== Activity ==
Lines from the entries below that hold "создания" form the answer; copy all of them.

== Recorded data ==

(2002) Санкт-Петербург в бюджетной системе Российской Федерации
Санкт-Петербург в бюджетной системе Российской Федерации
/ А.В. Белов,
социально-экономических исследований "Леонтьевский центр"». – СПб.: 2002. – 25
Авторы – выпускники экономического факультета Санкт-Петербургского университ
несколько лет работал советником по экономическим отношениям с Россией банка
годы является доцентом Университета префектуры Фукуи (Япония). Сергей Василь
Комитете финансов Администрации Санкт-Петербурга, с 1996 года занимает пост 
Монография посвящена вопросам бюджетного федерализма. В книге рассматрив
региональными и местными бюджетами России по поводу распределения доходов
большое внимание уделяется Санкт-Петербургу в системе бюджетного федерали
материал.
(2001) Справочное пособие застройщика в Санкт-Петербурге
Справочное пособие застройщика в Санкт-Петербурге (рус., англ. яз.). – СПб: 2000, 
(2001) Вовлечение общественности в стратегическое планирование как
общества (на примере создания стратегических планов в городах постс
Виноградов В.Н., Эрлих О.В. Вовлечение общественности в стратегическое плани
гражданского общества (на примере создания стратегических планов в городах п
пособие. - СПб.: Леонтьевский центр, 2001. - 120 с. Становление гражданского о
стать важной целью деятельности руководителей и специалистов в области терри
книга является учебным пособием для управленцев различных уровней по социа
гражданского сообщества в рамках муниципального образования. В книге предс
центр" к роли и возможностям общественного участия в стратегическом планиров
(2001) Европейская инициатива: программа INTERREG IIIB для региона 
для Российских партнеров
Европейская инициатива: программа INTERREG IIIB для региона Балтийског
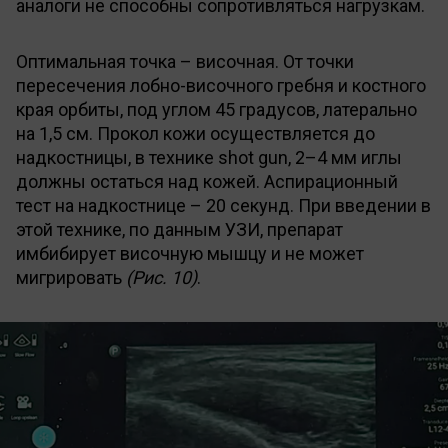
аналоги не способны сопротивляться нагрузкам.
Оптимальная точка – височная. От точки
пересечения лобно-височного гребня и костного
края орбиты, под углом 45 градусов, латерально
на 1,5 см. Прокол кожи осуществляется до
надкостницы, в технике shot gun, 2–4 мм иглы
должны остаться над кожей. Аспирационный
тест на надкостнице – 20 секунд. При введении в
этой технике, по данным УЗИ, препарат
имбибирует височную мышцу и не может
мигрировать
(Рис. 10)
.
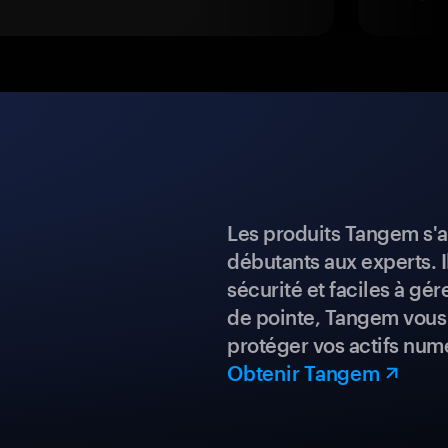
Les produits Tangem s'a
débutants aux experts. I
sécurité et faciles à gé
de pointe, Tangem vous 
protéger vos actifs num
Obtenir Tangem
==
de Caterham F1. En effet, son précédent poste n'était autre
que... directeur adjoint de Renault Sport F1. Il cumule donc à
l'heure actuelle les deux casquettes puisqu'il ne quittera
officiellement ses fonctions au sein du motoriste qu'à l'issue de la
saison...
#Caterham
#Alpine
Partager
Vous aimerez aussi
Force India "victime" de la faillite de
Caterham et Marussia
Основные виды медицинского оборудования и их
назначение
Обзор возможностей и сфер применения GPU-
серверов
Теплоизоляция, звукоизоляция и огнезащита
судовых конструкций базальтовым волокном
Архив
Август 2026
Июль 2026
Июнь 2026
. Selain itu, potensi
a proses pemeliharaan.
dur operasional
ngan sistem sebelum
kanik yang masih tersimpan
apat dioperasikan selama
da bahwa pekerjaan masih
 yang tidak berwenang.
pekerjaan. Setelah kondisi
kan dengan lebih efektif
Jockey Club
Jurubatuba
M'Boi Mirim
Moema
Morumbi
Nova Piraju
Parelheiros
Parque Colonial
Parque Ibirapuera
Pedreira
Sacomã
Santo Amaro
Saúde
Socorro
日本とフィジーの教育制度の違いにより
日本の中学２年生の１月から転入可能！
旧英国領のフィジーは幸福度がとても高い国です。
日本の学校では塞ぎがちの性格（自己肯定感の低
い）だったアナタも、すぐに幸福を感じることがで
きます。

== Solved exercise ==
общества (на примере создания стратегических планов в городах постс
гражданского общества (на примере создания стратегических планов в городах п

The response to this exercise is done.